Look below for the line containing "OK. Looks left: 5." and the line containing "The two sides"; repeat exactly those two lines and all lines between them, and nothing else.

━━━━━━

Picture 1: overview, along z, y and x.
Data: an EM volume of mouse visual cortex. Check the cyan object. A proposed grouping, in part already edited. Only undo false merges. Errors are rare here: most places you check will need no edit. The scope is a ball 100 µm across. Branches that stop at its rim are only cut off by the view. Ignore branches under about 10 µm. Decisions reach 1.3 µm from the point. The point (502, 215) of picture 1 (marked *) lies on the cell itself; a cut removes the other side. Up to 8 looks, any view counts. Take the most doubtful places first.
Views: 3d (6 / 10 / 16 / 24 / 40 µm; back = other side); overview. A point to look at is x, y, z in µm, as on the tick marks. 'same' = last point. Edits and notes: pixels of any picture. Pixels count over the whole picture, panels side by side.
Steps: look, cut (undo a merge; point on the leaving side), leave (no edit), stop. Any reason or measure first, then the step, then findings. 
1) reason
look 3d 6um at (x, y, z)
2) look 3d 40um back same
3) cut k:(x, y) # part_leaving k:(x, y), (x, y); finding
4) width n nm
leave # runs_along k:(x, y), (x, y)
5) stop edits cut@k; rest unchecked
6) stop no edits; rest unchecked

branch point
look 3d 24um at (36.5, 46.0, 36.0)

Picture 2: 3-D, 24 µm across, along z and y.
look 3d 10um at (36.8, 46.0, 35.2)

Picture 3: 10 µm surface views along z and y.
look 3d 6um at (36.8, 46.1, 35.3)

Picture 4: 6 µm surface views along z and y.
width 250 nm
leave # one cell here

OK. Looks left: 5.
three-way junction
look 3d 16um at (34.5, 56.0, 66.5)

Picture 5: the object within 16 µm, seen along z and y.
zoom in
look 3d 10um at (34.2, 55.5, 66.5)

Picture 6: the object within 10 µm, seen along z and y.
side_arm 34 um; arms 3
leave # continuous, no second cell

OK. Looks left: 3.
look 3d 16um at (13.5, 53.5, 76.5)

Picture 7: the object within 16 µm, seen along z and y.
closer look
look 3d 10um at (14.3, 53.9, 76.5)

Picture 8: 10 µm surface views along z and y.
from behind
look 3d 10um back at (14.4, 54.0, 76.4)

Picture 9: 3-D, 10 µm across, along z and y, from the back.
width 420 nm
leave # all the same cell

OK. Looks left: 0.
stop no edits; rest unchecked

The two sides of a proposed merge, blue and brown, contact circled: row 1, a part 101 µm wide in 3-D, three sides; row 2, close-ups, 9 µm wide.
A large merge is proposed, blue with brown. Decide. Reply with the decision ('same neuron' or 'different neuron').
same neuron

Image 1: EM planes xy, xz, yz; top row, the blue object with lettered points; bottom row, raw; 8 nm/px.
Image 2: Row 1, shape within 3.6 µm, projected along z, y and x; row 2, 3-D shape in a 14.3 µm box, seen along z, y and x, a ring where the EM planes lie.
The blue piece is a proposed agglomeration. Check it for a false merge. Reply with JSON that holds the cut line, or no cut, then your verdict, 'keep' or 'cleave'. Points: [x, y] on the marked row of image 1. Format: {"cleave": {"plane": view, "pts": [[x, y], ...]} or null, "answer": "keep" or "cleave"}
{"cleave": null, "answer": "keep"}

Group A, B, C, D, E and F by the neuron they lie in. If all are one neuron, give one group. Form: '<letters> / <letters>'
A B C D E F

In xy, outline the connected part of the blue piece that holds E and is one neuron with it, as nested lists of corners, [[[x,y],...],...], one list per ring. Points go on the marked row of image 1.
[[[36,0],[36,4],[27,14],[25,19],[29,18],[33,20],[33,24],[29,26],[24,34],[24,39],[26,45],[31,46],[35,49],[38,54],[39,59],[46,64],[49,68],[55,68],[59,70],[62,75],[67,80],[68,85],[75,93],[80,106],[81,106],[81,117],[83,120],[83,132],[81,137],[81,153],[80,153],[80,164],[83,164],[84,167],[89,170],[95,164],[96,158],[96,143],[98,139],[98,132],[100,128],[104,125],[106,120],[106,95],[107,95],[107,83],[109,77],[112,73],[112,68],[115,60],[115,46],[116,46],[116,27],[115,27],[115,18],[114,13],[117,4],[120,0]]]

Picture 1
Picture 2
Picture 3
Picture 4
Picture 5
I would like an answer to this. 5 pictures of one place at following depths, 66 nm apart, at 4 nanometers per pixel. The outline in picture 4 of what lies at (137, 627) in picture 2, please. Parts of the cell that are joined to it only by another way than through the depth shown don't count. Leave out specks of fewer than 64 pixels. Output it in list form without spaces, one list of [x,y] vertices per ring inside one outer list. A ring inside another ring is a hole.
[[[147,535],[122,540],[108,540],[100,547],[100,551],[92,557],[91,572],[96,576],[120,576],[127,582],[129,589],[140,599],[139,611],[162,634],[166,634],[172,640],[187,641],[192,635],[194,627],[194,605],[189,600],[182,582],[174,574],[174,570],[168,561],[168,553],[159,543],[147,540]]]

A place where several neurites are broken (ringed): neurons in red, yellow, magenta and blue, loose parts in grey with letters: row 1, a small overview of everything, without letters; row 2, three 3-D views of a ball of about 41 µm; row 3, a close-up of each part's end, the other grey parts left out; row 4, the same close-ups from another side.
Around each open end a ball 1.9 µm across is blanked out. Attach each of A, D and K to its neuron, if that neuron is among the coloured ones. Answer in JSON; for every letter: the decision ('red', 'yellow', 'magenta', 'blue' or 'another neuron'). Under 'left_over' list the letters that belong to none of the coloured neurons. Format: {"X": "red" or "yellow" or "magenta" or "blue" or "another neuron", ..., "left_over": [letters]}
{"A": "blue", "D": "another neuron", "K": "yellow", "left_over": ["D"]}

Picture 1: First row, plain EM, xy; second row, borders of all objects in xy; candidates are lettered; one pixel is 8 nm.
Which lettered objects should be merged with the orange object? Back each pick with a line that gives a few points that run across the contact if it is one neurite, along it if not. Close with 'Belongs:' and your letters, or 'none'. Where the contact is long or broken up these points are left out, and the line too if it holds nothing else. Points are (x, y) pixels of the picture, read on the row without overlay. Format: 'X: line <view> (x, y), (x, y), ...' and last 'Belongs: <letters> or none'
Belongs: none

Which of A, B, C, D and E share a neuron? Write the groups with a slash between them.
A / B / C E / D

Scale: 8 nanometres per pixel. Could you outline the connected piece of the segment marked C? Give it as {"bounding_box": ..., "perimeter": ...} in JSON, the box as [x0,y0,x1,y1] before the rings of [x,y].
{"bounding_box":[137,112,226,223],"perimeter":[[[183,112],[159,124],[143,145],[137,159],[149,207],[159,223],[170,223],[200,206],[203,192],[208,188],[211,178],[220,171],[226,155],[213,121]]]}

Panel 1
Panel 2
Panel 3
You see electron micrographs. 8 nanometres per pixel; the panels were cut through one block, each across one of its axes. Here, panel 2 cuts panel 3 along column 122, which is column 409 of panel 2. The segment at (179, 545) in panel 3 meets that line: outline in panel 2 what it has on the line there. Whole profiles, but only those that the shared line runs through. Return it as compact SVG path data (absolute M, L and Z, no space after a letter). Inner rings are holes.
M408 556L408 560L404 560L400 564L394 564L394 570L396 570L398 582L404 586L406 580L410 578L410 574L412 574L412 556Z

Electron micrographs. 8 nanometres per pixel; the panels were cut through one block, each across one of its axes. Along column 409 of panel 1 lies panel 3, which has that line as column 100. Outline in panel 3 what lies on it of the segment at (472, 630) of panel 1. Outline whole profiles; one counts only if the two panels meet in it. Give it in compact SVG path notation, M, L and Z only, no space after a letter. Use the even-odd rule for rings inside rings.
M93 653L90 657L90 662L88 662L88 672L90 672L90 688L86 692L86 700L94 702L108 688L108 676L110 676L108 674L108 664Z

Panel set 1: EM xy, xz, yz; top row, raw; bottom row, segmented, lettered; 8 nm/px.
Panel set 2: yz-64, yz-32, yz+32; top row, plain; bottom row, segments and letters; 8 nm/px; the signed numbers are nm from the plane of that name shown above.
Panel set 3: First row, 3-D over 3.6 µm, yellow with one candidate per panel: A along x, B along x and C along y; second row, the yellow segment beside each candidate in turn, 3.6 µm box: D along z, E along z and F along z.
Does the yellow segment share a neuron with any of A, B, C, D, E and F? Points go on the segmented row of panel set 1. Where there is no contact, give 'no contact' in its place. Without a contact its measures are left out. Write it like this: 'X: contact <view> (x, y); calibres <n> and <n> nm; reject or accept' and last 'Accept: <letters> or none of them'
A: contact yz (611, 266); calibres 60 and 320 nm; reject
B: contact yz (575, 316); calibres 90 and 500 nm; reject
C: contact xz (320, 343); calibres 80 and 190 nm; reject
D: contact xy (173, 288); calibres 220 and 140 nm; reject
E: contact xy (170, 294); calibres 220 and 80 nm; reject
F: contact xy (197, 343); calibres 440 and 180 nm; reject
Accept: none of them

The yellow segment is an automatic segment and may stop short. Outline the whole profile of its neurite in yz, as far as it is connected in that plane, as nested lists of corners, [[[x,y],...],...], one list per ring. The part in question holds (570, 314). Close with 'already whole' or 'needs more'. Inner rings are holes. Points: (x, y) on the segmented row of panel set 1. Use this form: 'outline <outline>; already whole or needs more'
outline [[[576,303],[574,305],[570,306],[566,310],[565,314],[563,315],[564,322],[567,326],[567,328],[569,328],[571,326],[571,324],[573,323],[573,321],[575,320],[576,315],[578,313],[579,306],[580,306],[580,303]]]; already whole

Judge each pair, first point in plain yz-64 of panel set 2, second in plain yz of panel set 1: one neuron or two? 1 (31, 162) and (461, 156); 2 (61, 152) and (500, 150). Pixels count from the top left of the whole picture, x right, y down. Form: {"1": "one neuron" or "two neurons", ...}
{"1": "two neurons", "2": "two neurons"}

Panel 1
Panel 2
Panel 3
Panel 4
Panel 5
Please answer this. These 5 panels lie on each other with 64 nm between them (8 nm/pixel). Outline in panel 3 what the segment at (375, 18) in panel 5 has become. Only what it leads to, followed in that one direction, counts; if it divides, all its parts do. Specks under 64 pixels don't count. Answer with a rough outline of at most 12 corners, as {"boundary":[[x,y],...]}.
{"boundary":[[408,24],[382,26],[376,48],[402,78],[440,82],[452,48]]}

━━━━━━

Response to this task:
OK. Looks left: 5.
three-way junction
look 3d 16um at (34.5, 56.0, 66.5)

Picture 5: the object within 16 µm, seen along z and y.
zoom in
look 3d 10um at (34.2, 55.5, 66.5)

Picture 6: the object within 10 µm, seen along z and y.
side_arm 34 um; arms 3
leave # continuous, no second cell

OK. Looks left: 3.
look 3d 16um at (13.5, 53.5, 76.5)

Picture 7: the object within 16 µm, seen along z and y.
closer look
look 3d 10um at (14.3, 53.9, 76.5)

Picture 8: 10 µm surface views along z and y.
from behind
look 3d 10um back at (14.4, 54.0, 76.4)

Picture 9: 3-D, 10 µm across, along z and y, from the back.
width 420 nm
leave # all the same cell

OK. Looks left: 0.
stop no edits; rest unchecked

The two sides of a proposed merge, blue and brown, contact circled: row 1, a part 101 µm wide in 3-D, three sides; row 2, close-ups, 9 µm wide.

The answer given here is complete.